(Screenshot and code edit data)
● ● ● ● ●

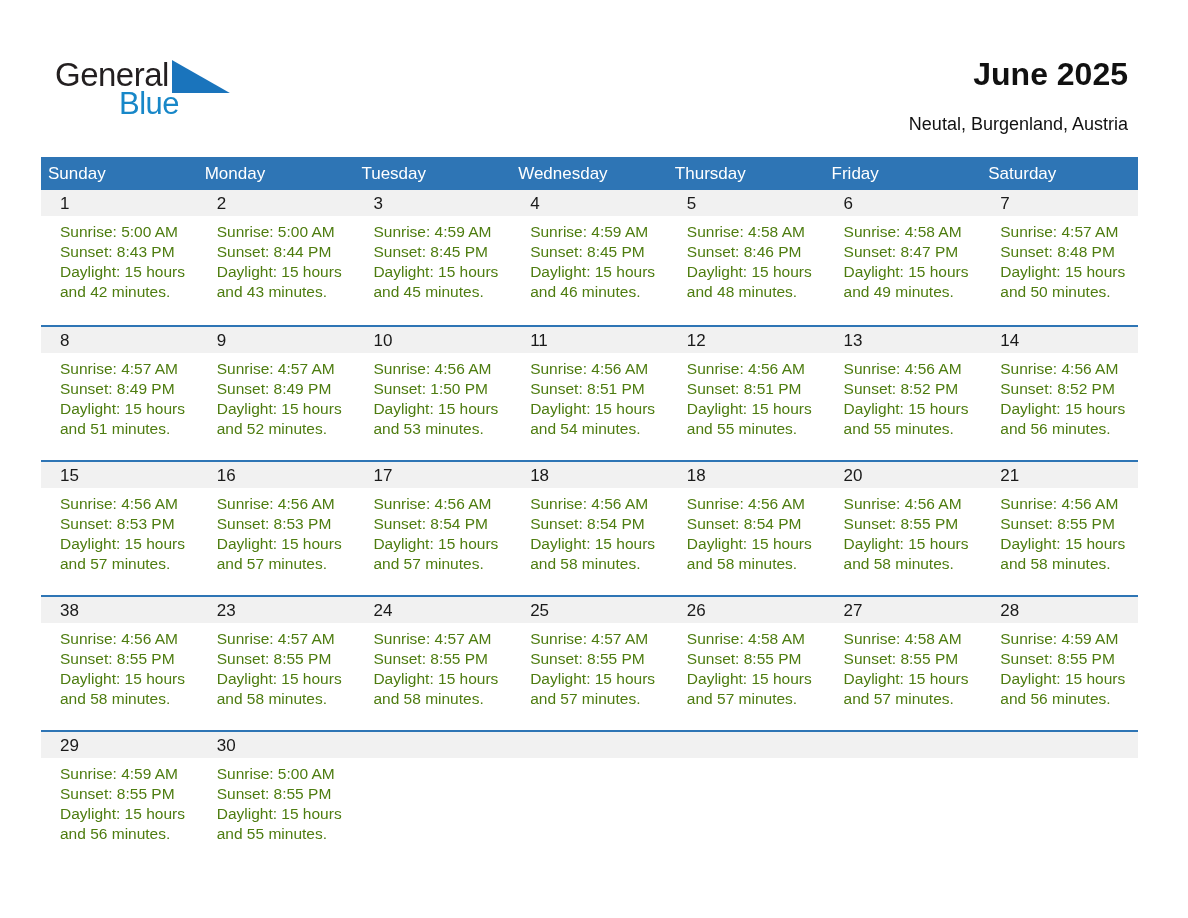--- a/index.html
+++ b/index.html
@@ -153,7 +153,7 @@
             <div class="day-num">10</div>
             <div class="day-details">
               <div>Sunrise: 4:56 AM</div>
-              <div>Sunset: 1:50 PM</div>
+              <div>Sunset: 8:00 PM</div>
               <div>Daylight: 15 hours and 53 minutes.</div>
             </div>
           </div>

● ● ● ● ●

◆ **EXERCISE**
Give back, word for word, the lines from the one with "<div>Sunset: 1:50 PM</div>" through the last line of the entries, both included, and no other line.

◆ **REPLY TO THE EXERCISE**
-              <div>Sunset: 1:50 PM</div>
+              <div>Sunset: 8:00 PM</div>
               <div>Daylight: 15 hours and 53 minutes.</div>
             </div>
           </div>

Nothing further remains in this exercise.